Das Dorf Fontia liegt auf einem der ersten Hügel von Carrara, an der Grenze zu Ligurien, mit den Gemeinden von Sarzana und Luni. Dank dieser Lage zwischen den beiden Gebieten konnte es sich erst im 16. Jahrhundert nach dem Frieden zwischen der Republik Genua und der Familie Cybo Malaspina, den Herren von Carrara, voll entwickeln; Um eine klare Vorstellung von der Grenzdimension zu bekommen, in der sich das Dorf befand, genügt es, sich daran zu erinnern, dass es zwar politisch mit der Herrschaft von Carrara verbunden war, dass aber das Kapitel der Kathedrale von Sarzana die Pfarrer ernannte; in einem Dokument aus dem Jahr 1475 bittet der Markgraf von Massa, Giacomo I. Malaspina, den Bischof der ligurischen Stadt, die Einkünfte der Kirche in Fontia zu belassen, um die Arbeiten an der Kirche selbst zu unterstützen; ein weiterer Aspekt, der die besondere Situation von Fontia verdeutlicht, ist, dass die Straße, die es mit Carrara verbindet, erst 1885 gebaut wurde.
Das kleine Dorf, das zur Zeit seiner größten Ausdehnung etwa eintausend Einwohner zählte, während es heute etwa zweihundert sind, zeichnet sich durch enge Straßen und Gassen aus, die oft in Tunneln verlaufen und mit Marmorarbeiten und Votivbildern übersät sind. In der Via San Nicolò kann man ein wertvolles Kruzifix mit den drei Marien und ein Relief mit der Darstellung des Heiligen Antonius aus dem Jahr 1639 bewundern.

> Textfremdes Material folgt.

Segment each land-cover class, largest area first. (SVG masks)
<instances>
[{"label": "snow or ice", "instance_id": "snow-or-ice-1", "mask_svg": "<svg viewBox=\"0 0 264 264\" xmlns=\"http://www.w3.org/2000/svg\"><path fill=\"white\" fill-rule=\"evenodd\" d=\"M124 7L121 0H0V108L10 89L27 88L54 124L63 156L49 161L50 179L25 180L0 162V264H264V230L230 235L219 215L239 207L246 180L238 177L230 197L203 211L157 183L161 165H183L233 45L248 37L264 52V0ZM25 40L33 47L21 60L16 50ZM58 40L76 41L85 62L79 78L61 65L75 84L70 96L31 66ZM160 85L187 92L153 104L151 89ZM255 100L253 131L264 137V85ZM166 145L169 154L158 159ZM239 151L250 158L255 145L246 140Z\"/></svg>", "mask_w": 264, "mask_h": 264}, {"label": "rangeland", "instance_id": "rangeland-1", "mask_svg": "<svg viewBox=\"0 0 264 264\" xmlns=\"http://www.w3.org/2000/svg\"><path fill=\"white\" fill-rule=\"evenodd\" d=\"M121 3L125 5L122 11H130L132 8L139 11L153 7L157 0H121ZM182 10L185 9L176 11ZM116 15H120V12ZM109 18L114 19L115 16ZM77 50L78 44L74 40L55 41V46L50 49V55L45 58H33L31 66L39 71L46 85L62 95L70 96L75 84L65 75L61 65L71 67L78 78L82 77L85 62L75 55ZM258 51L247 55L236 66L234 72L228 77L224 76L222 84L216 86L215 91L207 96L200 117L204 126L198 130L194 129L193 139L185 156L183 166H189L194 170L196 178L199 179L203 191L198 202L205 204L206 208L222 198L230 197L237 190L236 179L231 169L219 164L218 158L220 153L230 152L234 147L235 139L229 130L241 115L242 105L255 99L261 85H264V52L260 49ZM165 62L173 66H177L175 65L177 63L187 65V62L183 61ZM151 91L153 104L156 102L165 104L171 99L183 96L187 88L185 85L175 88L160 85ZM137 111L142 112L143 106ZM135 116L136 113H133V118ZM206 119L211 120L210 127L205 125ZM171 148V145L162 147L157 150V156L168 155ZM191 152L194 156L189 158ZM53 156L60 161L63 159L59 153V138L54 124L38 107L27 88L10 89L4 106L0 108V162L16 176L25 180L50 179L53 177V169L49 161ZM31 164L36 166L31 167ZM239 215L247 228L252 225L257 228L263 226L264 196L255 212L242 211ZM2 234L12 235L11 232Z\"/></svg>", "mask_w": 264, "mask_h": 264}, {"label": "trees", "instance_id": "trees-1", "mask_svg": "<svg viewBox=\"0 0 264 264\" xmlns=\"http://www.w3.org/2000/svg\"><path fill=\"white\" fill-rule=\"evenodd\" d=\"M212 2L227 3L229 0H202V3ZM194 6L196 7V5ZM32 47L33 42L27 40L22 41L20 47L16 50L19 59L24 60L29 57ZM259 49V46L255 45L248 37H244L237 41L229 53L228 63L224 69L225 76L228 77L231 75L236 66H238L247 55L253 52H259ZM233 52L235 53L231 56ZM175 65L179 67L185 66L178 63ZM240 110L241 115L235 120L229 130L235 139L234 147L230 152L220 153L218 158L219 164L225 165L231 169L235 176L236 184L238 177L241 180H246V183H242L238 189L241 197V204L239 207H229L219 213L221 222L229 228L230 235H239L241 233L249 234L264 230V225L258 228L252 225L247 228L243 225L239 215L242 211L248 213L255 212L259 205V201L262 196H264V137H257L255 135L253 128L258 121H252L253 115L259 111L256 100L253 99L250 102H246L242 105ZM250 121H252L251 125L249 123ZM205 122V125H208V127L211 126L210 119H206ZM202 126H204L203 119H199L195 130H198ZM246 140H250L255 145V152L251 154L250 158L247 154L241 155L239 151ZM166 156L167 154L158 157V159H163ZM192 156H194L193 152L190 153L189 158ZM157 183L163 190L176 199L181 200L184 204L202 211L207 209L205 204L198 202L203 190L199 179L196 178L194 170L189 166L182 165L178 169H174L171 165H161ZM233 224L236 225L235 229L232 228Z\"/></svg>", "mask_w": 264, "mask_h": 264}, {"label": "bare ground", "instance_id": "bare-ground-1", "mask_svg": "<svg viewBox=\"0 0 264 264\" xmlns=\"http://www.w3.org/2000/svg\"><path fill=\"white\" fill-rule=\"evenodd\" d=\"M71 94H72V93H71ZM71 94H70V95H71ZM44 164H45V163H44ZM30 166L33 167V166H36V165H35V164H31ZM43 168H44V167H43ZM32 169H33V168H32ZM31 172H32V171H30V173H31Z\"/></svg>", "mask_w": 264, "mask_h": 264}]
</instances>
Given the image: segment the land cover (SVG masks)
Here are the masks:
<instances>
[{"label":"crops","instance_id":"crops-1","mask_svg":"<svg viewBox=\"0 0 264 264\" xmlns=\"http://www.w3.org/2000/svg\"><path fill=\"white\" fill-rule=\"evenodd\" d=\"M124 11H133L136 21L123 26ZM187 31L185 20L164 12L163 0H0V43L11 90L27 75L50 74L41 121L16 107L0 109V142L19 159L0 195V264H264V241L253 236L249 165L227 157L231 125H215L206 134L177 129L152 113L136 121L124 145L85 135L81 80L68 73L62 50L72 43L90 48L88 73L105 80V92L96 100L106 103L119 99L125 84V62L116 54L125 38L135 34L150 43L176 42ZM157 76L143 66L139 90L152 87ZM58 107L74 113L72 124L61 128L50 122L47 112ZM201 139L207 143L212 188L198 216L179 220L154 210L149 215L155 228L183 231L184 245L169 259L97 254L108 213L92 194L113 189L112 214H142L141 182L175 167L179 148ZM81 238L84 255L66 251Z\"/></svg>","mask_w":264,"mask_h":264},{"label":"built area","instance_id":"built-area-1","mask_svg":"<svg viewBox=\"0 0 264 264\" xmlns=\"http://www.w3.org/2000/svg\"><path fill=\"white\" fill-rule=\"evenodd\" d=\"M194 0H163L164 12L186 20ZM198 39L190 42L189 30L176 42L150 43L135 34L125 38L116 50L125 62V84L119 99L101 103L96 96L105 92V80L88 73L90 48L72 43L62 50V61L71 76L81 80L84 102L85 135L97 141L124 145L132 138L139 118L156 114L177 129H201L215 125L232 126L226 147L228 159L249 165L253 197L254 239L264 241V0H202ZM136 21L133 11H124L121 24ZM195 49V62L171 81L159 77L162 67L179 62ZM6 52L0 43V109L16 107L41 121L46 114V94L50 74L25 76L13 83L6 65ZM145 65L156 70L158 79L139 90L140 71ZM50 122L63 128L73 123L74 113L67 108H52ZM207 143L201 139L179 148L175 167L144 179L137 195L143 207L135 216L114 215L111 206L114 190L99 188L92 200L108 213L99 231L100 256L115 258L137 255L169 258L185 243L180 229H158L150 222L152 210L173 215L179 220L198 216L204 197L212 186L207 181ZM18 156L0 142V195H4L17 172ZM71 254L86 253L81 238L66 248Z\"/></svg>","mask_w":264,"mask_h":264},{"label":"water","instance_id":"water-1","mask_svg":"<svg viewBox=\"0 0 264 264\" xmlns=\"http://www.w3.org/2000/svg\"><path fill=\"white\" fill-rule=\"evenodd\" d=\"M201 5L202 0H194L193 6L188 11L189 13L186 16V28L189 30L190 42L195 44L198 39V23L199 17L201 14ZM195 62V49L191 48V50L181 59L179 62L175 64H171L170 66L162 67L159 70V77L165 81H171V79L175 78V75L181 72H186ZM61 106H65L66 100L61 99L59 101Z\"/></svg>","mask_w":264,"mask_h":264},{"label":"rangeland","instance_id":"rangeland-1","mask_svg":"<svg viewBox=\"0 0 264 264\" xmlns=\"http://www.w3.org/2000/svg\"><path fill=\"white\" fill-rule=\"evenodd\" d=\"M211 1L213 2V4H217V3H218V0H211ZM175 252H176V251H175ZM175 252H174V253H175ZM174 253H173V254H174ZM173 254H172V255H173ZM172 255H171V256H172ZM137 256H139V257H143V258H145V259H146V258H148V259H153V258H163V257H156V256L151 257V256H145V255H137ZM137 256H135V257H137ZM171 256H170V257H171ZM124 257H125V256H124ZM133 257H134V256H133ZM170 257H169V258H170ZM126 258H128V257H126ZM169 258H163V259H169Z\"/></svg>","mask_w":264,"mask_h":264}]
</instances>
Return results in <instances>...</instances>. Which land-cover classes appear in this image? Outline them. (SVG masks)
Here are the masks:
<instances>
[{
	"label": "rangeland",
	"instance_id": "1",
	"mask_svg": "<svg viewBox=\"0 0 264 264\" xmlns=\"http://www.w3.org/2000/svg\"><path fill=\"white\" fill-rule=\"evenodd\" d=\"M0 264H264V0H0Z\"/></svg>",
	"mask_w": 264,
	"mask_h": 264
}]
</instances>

Weiter geht es zur schönen Kirche San Niccolò im Herzen des Dorfes, deren Glockenturm, der sich von den Häusern abhebt, ein Wahrzeichen und die Identität des Dorfes ist.
Die Kirche wurde im 14. Jahrhundert erbaut; der Eingang, der von einem Chor auf Marmorsäulen überragt wird, führt uns in das einschiffige Innere der Kirche und wir bemerken sofort die Seitenbögen mit dem Fegefeuer- und dem Suffragettenaltar.
Bemerkenswert sind das Taufbecken aus dem 16. Jahrhundert, der Hochaltar aus mehrfarbigem Marmor, der sehr schön gearbeitet ist, und die schlichte und schöne Kanzel aus weißem, statuarischem Marmor.
Von Fontia aus erreicht man in wenigen Minuten zu Fuß über die Provinzstraße die Terrasse von Santa Lucia, einen herrlichen Aussichtspunkt, von dem aus man die Apuanischen Alpen auf der einen Seite und die Ebene von Luni mit der Mündung des Flusses Magra auf der anderen Seite bewundern kann.
Ein Teil der Terrasse wird von einer Kirche eingenommen, die der Heiligen gewidmet ist, die dem Ort ihren Namen gibt. Sie wurde im 17. Jahrhundert erbaut und war zunächst ein einfaches Oratorium, das ausschließlich dem örtlichen Friedhof diente, später wurde sie zu einem normalen Gotteshaus. Aufgrund seiner Lage wurde der Ort von den Nazis ausgewählt, um dort einen Ausguck einzurichten, der den Kanonen auf der Punta Bianca, am Ende des Monte Marcello, der Landzunge, die den Golf von La Spezia im Norden begrenzt, Hinweise geben sollte. Nach der Befreiung des Gebiets durch die Alliierten wurde die Terrasse von den Nazis selbst bombardiert und die Kirche zerstört. Sie wurde 1965 an gleicher Stelle wieder aufgebaut und beherbergt ein Gemälde von Arturo Dazzi: den ‘Friedensengel’.